Bir başka hesaba göre, döner sermaye alacakları, döner sermaye gelirlerinin yüzde 28’inden yüzde 49’una kadar yükseldi. Bu, ciddi bir tıkanıklığın adı. Tam bu noktada, bir gazete haberi okuyoruz: “Maliye, sağlıkta 7.5 milyar YTL’nin üstü alacakları silecek”. (Referans Gazetesi, 2008)
Ne demek bu?
Daha önce yapılan işlemin tekrarlanması! Yani, “hükümetin SGK’u”, yine “hükümetin devlet hastanelerine" borçlarını ödemiyor, ama bir yandan sağlık hizmetleri sunumundaki patlamadan ve yoksulların bu alandaki memnuniyetinden siyasi olarak nemalanıyor.

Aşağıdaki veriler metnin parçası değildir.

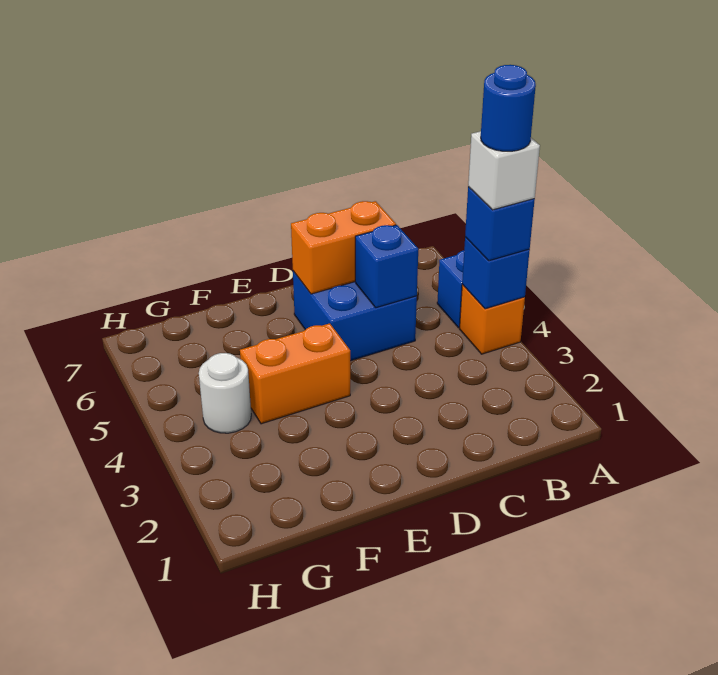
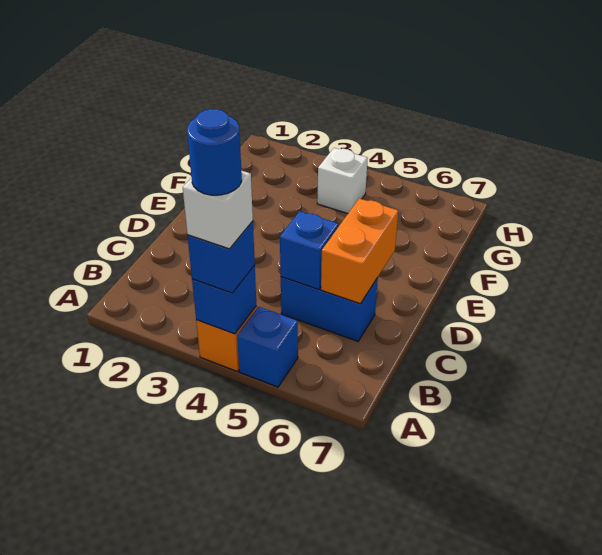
blue 2x2 brick [293,271,417,361] -> blue 1x2 brick [281,277,378,341]
orange 1x2 brick [240,323,350,424] -> none
white 1x1 round brick [199,353,251,433] -> white 1x1 brick [317,148,368,214]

2004 ve 2005’te de yaşanmıştı. En son, 1 Mayıs 2007’de, 2006 yılına ait 1 milyar YTL’lik borç silinmişti. 12 Şubat 2008’de toplanan Maliye-Çalışma-Sağlık Bakanlıkları mutabakatı da, benzer bir çözüm üretiyor: “…yıl boyu Sağlık Bakanlığı hastanelerinde SSK, Bağ-Kur, Emekli Sandığı ve Yeşil Kartlılara verilen hizmetin karşılığı olarak bir büyüklük belirlendi. Bu büyüklüğün de yıllık 7.5 milyar YTL olduğu belirtildi. Şimdi bu miktarın üzerinde yazılan faturalar silinecek.” (Referans Gazetesi, 2008)
SGK, kendi finansal krizine, hükümet olanaklarını kullanarak, borçlarını ödememe yolu ile çözüm bulmaya çalışırken, sağlıkta kamu harcama krizinin alarm seslerini duyurmuş oluyor.

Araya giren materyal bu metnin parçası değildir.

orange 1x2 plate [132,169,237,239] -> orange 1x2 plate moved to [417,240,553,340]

Diğer yandan da, parasını ödeyemediği devlet hastanelerini ciddi bir yönetememe krizine sürüklüyor. Bu durum, bu kurumlarda hizmetin sunumunun niteliğini geriletme ve çalışanlarının gelirlerini düşürme şeklinde yansıması kaçınılmaz.
Sağlıkta 2008, bu gidişle ciddi sıkıntılara gebe görünmekte. Daha da, gelecekteki ekonomik krizin ağırlığını tam bilmeden bunları söylüyoruz.
Sağlıktaki tüm değişiklikleri bu tabloya yerleştirerek okumaya çalışırsak, vatandaşın ve sağlık çalışanlarının geleceğini daha doğru değerlendirebiliriz. (AS/GG)
Kaynaklar
- Referans Gazetesi, 3.3.2008
- Sabah Gazetesi, 3.3.2008
- SGK (2008) SGK Bülteni
- TTB (2007), Sağlıkta Piyasacı Tahribatın Son Halkası: AKP, Ankara.
- Hakan Yılmaz (2007), Sağlıkta Harcama Politikaları, 1.12.2007, Bursa sunumu.